**Source material:**
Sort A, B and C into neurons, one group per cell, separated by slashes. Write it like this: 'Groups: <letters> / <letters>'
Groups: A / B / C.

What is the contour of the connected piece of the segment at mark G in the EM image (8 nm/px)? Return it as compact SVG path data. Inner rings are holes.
---
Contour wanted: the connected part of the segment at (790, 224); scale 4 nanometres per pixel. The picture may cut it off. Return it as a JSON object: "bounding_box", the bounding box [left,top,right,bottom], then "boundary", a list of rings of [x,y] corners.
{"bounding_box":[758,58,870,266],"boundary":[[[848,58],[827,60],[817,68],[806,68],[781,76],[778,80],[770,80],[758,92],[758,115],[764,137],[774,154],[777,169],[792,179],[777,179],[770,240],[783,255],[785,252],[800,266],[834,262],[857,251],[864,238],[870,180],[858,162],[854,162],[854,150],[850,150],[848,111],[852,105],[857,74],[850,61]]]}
---
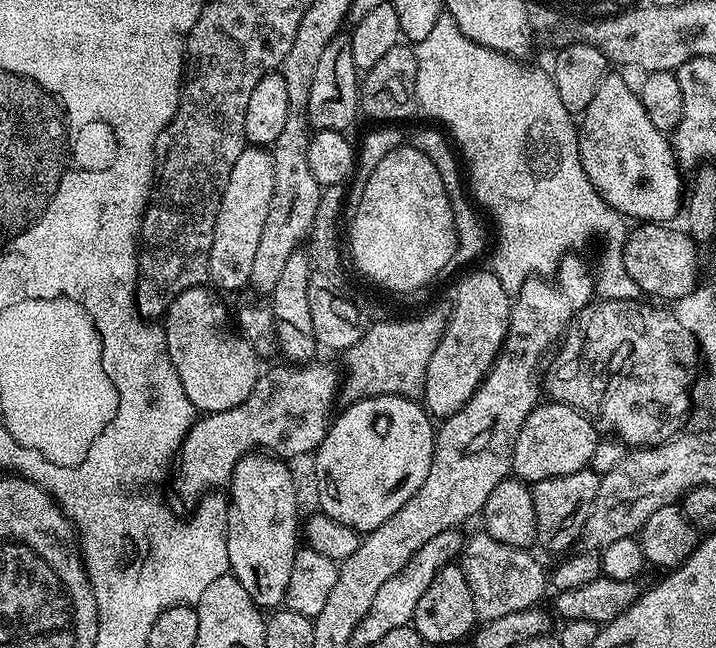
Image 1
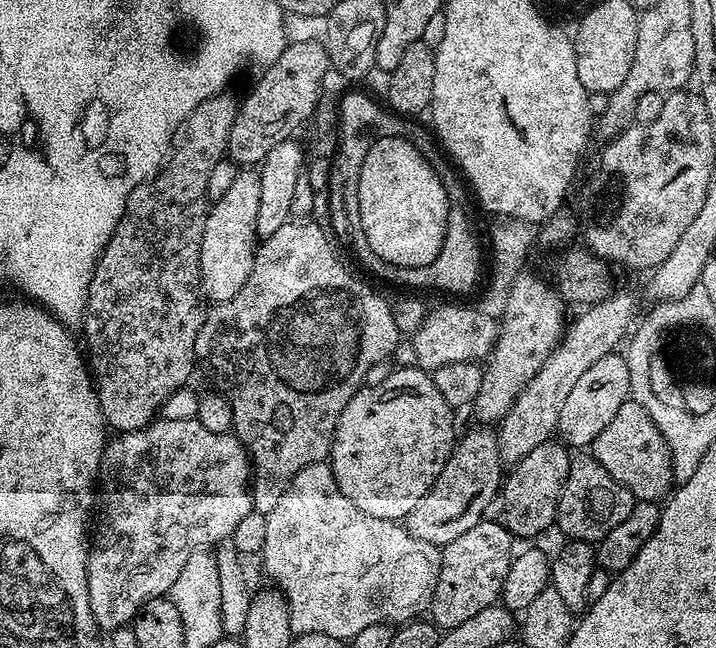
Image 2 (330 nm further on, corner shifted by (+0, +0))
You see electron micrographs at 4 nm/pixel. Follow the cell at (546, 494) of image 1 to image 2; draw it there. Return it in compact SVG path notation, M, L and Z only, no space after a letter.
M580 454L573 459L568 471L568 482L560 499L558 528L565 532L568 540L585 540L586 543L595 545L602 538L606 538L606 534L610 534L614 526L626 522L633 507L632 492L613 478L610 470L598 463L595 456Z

**Try it:** Reproduce, exactly as they stand in the data above, the lines from the one that holds "Sort A, B and" to the one that holds "What is the", inclusive.

**Answer to the problem:**
Sort A, B and C into neurons, one group per cell, separated by slashes. Write it like this: 'Groups: <letters> / <letters>'
Groups: A / B / C.

What is the contour of the connected piece of the segment at mark G in the EM image (8 nm/px)? Return it as compact SVG path data. Inner rings are holes.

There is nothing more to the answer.